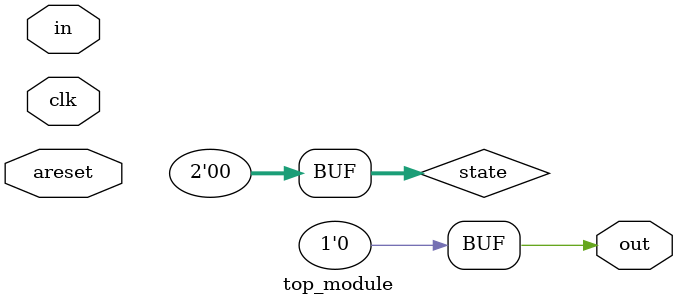
<source format=sv>
module top_module (
    input clk,
    input in,
    input areset,
    output reg out
);

    // Define the states
    localparam [1:0] A = 2'b00, B = 2'b01, C = 2'b10, D = 2'b11;

    // Declare the state register
    reg [1:0] state;

    // Next state logic
    always @(*) begin
        case (state)
            A: begin
                if (in) state = B;
                else state = A;
            end
            B: begin
                if (in) state = B;
                else state = C;
            end
            C: begin
                if (in) state = D;
                else state = A;
            end
            D: begin
                if (in) state = B;
                else state = C;
            end
            default: state = A;
        endcase
    end

    // Output logic
    always @(*) begin
        out = (state == D);
    end

    // State register update
    always @(posedge clk or posedge areset) begin
        if (areset)
            state <= A;
        else
            state <= state;
    end

endmodule

</source>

**Request**.
Using the data above, count the lines where "register" appears. Reply with the number only.

**Task solution**.
2